Given data
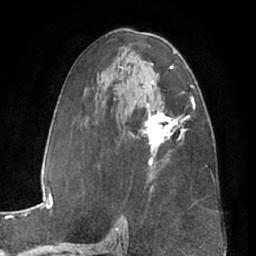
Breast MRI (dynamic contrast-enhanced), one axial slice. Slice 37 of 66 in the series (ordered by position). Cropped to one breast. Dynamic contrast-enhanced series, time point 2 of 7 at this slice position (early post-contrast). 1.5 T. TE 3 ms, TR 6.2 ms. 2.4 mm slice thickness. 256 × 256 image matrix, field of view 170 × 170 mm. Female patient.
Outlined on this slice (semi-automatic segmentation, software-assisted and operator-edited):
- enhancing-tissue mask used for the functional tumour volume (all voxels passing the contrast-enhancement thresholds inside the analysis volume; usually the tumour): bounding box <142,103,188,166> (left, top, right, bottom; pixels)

---

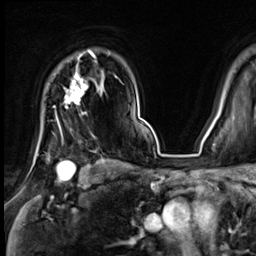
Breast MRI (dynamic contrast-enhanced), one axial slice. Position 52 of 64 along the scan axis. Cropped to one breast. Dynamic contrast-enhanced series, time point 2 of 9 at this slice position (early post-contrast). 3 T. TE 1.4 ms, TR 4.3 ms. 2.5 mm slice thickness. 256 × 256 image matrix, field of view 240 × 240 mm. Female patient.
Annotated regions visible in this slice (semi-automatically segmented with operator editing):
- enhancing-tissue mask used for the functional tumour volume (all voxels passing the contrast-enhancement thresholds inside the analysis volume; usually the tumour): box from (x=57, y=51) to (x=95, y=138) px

* * *

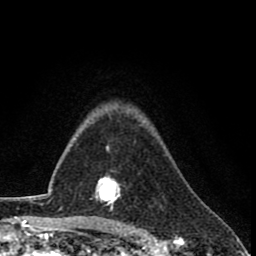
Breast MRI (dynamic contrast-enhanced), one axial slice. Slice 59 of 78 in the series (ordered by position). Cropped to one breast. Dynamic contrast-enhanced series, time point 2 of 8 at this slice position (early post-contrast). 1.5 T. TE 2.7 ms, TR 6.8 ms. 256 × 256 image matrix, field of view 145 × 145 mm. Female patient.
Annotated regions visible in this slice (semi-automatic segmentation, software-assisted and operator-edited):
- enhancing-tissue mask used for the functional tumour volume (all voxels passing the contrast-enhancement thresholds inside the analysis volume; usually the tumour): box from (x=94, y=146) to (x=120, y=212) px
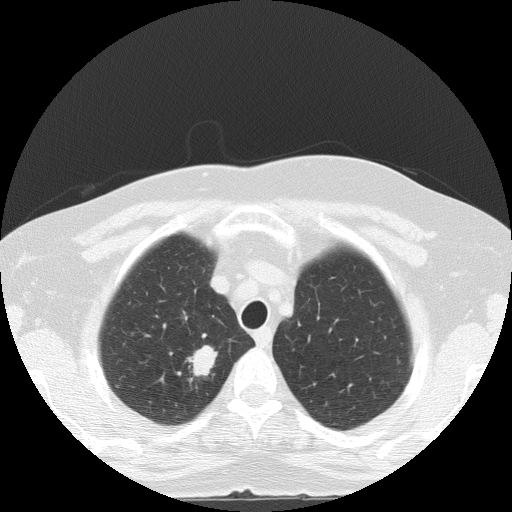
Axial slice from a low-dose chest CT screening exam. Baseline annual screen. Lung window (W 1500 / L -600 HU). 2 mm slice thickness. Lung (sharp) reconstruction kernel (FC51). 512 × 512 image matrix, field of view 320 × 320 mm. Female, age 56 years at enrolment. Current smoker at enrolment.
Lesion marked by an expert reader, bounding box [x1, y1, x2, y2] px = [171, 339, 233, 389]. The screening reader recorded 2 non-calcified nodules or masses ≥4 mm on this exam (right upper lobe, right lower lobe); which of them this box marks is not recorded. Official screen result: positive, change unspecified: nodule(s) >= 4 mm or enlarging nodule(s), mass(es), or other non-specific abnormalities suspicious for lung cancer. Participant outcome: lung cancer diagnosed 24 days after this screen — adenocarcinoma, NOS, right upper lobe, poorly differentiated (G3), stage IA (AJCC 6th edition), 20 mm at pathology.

What you will do
Print exactly the lines above, between the one holding "240 mm. Female patient." and the one holding "(x=95, y=138) px", inclusive, and nothing besides.

Answer below
Breast MRI (dynamic contrast-enhanced), one axial slice. Position 52 of 64 along the scan axis. Cropped to one breast. Dynamic contrast-enhanced series, time point 2 of 9 at this slice position (early post-contrast). 3 T. TE 1.4 ms, TR 4.3 ms. 2.5 mm slice thickness. 256 × 256 image matrix, field of view 240 × 240 mm. Female patient.
Annotated regions visible in this slice (semi-automatically segmented with operator editing):
- enhancing-tissue mask used for the functional tumour volume (all voxels passing the contrast-enhancement thresholds inside the analysis volume; usually the tumour): box from (x=57, y=51) to (x=95, y=138) px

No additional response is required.